1. PayPal: Consumer adoption of digital wallets is on the rise

The PayPal brand is synonymous with digital payments. Unlike traditional payment processors, PayPal operates a two-sided network that provides financial services to both businesses and consumers. That advantage helped the company build trust on both sides of transactions, supercharging the network effect that powers its business.

In fact, according to CEO Dan Schulman, consumers are two times more likely to shop when a PayPal button is present on the e-commerce site. Similarly, research from Nielsen suggests that PayPal drives higher order values and more repeat purchases for merchants. Those qualities led to strong adoption. In fact, PayPal is the most accepted digital wallet in North America and Europe, and it ranked as the most downloaded mobile finance app worldwide during the first half of 2022, according to Apptopia.

Admittedly, the company struggled with various headwinds throughout the year, including the loss of eBay as a customer, the inflation-fueled deceleration in consumer spending, and the impact of unfavorable foreign exchange rates. Yet PayPal turned in a solid third-quarter report. Revenue climbed 11% to $6.8 billion and free cash flow soared 37% to $1.8 billion.

Looking ahead, investors have good reason to believe PayPal could further accelerate growth. The company recently deepened its ties with Apple by adding support for iPhone Tap-to-Pay technology to the PayPal and Venmo iOS apps.

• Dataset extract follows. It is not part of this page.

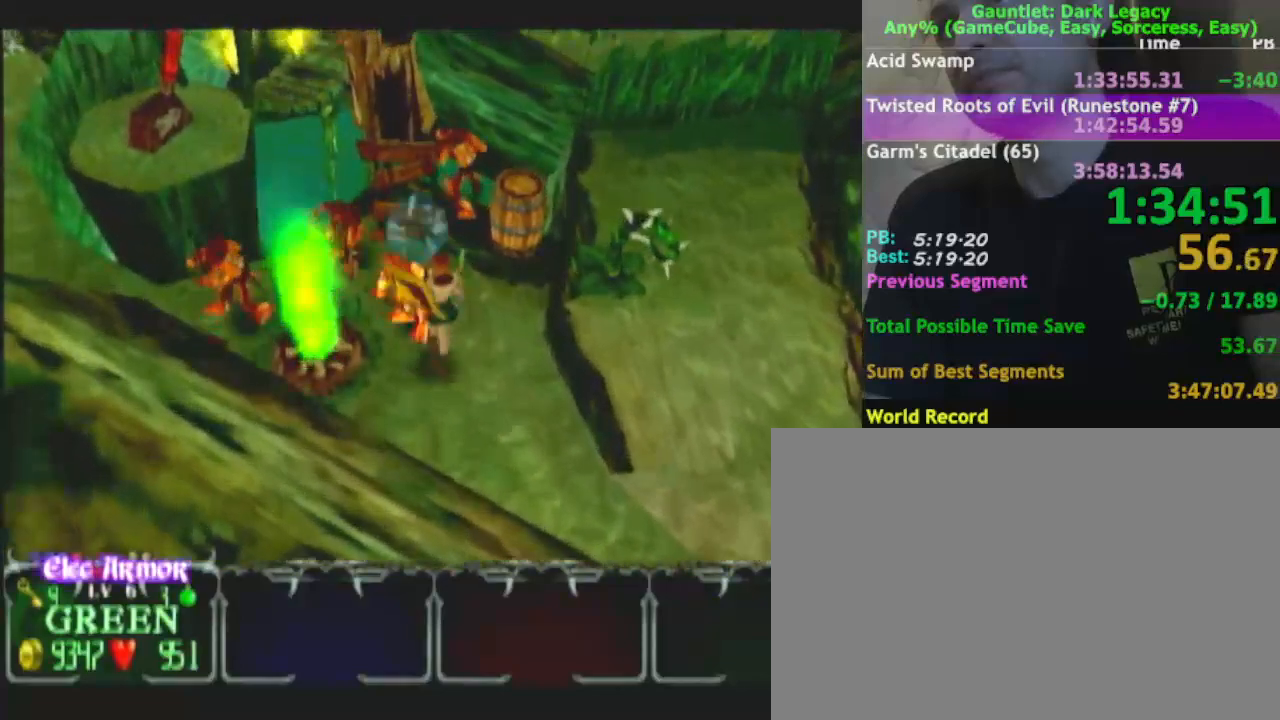
{"buttons": [], "left_stick": "left", "right_stick": "center", "events": [[67, "DPAD_UP", "up"], [300, "DPAD_UP", "down"], [350, "DPAD_UP", "up"], [350, "left_stick", "left"], [383, "DPAD_UP", "down"], [483, "DPAD_UP", "up"]]}
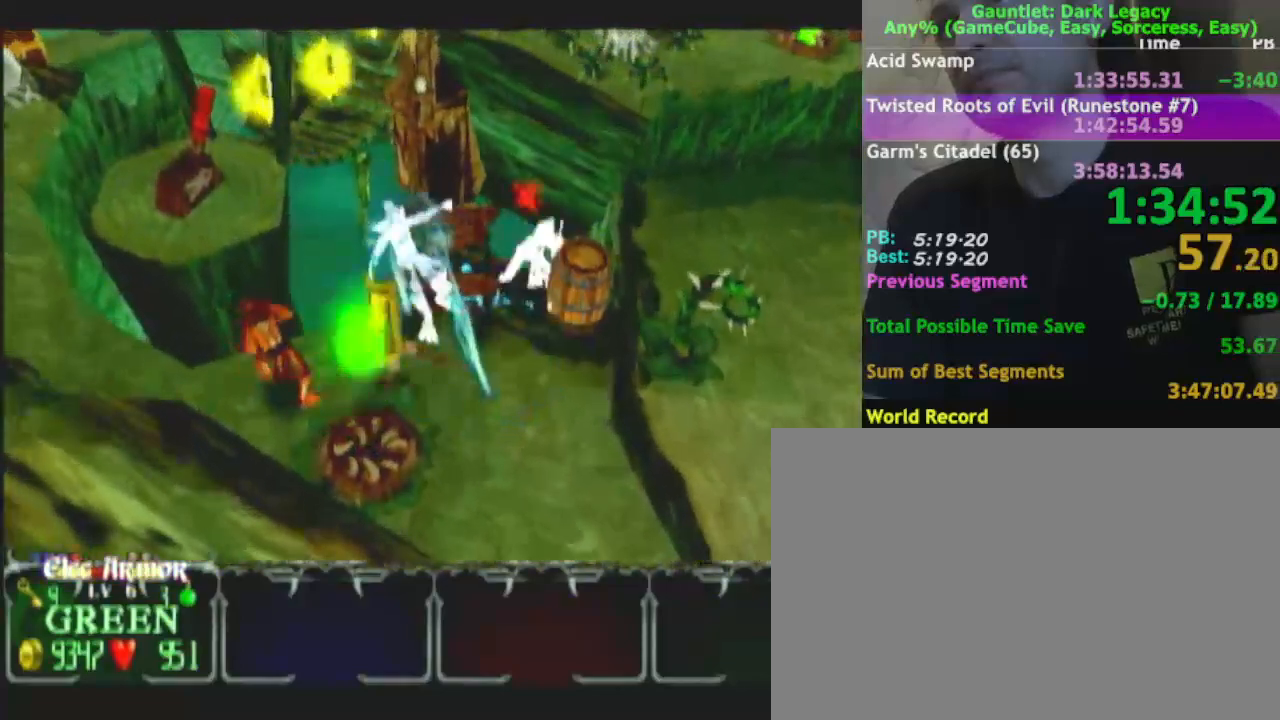
{"buttons": [], "left_stick": "down-left", "right_stick": "center", "events": [[117, "DPAD_UP", "down"], [183, "DPAD_UP", "up"], [250, "DPAD_UP", "down"], [250, "left_stick", "down-left"], [350, "DPAD_UP", "up"]]}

Consumers will also be able to add their PayPal- and Venmo-branded payment cards to their Apple wallets next year.

More broadly, Juniper Research says the number of digital wallet users will grow 53% to 5.2 billion worldwide by 2026. That trend should be a major tailwind for PayPal, given its strong market presence. And with shares trading at 3.2 times sales -- near the cheapest valuation since PayPal was spun off from eBay in 2015 -- investors should jump on this rare buying opportunity.

2. Datadog: Digital transformation creates a need for observability software

Modern enterprises depend on numerous digital technologies, from software and servers to cloud services. Datadog keeps those systems running smoothly. Its platform gathers and processes signals in real-time from across enterprise IT environments, helping customers improve the performance and security of their applications, networks, and infrastructure.

Like most great tech companies, Datadog has showcased a remarkable capacity for innovation over the years. In 2018, it became the first to combine the three pillars of observability (i.e. metrics, traces, and logs) on a single platform, giving customers unparalleled visibility across their software-powered systems. Since then, Datadog has continued to expand its platform, adding tools for user experience monitoring, cloud security, and incident management, as well as a powerful artificial intelligence engine that surfaces proactive alerts and automates root cause analysis.

The breadth of the Datadog platform is a key advantage, and it comes with over 600 prebuilt integrations that simplify adoption for customers. Those attributes have helped the company carve out a strong presence in observability software. In fact, IT research specialist Gartner named Datadog a leader in application performance monitoring in June. Similarly, software research marketplace G2 recognized Datadog as a leader in database monitoring and cloud infrastructure monitoring in its Fall 2022 report.

In the third quarter Datadog increased its customer count 27% to 22,200, and the company has maintain a net retention rate above 130% for the last 21 quarters, meaning the average customer is consistently spending over 30% more each year. Driven by that compounding dynamic, third-quarter revenue rose 61% to $437 million and non-GAAP earnings soared 77% to $0.23 per diluted share. Better yet, investors should expect that momentum to continue in the coming years.

As a key enabler of digital transformation, Datadog's software should only become more important over time, as enterprises continue to adopt more software and cloud services. In fact, management puts its market opportunity at $62 billion by 2026, up from $41 billion in 2022. And with shares trading at a reasonable 15.7 times sales -- a bargain compared to a three-year average of 38.8 times sales -- now is a good time to buy this stock.